— Я всегда был такого же мнения, — сказал Гольбейн. — Хвастливые идиоты. Кровавые глупцы.
Эразм кивнул и замер. Ему было что ответить, но надо дать высказаться горячему молодому человеку.
Гольбейн принялся честить фанатиков за ухудшения, подмеченные им в физическом состоянии старого ученого. Он ненавидел теперь всех фанатиков — протестантов не меньше других, а может быть, и больше. Он видел — фанатизм беспокоит и Эразма. Они запретили ему как следует питаться. Раздражение их глупостью нарушило его сон.
Эразм и не скрывал, что всю последнюю зиму ему не давал покоя Марбургский диспут, попытавшийся уладить религиозные разногласия между немецкими реформаторами, сторонниками брата Мартина, и множеством несговорчивых швейцарских сект. Каждая сторона настаивала на собственной непогрешимости и категорично заявляла о недопустимости других форм богопочитания.
А все лето он с волнением следил за заседанием рейхстага в Аугсбурге, где протестанты и католики старались остановить происходящий у них на глазах раскол. Разумеется, все оказалось бесполезно. Невозможно уговорить идиотов не доводить дело до крайностей. Можно только, чтобы дать непримиримым бойцам передохнуть, организовать много вкусной еды и часы досуга. Но Эразм, последний благоразумный мыслитель Европы, не мог на это согласиться.
И теперь ученый снова хотел разослать свой портрет всем корреспондентам: ведь одно то, что он еще существует, символизирует умеренность и надежду на единство. Про себя Гольбейн думал, что напоминать кому бы то ни было о чем бы то ни было уже поздно. Но он восхищался усилиями старика, первый заказ которого положил начало его карьере и которого художник с тех пор почти боготворил. Он был счастлив вернуться во Фрейбург, получить великодушное дозволение запечатлеть для потомства эти впалые щеки, проницательные глаза и закутанные в мех тонкие ноги, а по наступлении темноты послушать старика.
— Правда, существует одно имя, — выпалил Гольбейн, — против которого я бы не возражал, если бы мне все-таки пришлось выбирать. — Он робко улыбнулся и опустил глаза, лицо его вспыхнуло. Осторожнее попросить об одолжении он не мог, но почувствовал, что сделал это очень неловко. Дипломатия никогда не являлась его сильной стороной. Эразм моргнул, велев продолжать. — Имя, которым вы в свое время щедро одарили Альбрехта Дюрера, рекомендуя его работы. Апеллес. Мне бы хотелось, чтобы люди думали обо мне как о современном Апеллесе.
Его даже в жар бросило от облегчения, когда он увидел самую щедрую улыбку, которую мог позволить себе Эразм, не меняя положения головы.
— Никогда не думал, что вы так тщеславны, юный Ганс, — добродушно проворчал он.

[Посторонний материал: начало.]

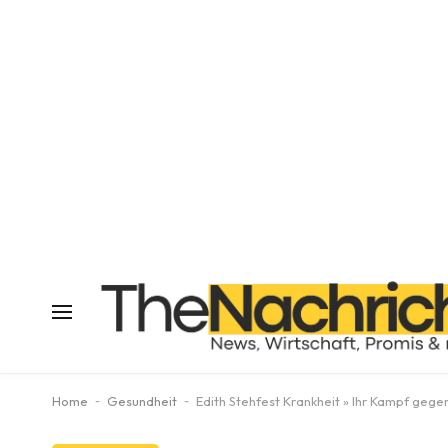
Home
-
Gesundheit
-
Edith Stehfest Krankheit » Ihr Kampf geg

Гольбейн расслышал в словах Эразма искреннее чувство, и его сердце подпрыгнуло от радости. Оказывается, не стоило так волноваться. Не нужно было, высказывая просьбу, подсмеиваться над собой. Следовало помнить — Эразм любит и доверяет ему. В противном случае старик никогда бы не рассказал того, что поведал прошлой ночью.
Гольбейн все еще не мог до конца поверить в то, что изложил ему Эразм после ужина. Они, как всегда, засиделись допоздна, до последних языков пламени последней свечи. Сам он, наверное, выпил лишнего. Но кто бы не выпил после бесконечных лодочных подскакиваний, потряхиваний и скуки? Однако Эразм, как всегда, оставался трезв. Его бокал стоял нетронутым, а тарелку он отодвинул, как будто вообще питался одним воздухом. Так что его рассказ нельзя приписать неумеренному поклонению Вакху. Несомненно, все правда, хотя и невозможная.
Неторопливая необязательная беседа закончилась, и Эразм с тревогой вспомнил, сколько раз он пытался привести в чувство религиозных маньяков. Когда Гольбейн достал из мешка письмо от Мег Клемент из Лондона, лицо старика преобразилось. Гольбейн знал, Эразм будет доволен, что его приказание исполнено и контакт Гольбейна с Клементами восстановлен. Но он заметил в его лице невиданное им прежде жгучее нетерпение, неодолимую жажду.
— Великолепно. Дайте, — сказал он и протянул руку за письмом.
— Да там ничего особенного, — заколебался Гольбейн.
Когда он отдавал письмо, его руки с нежностью погладили страницы, до которых дотрагивалась Мег. Он боялся, что ее простые светлые фразы разочаруют человека, чьи требования, разумеется, очень высоки.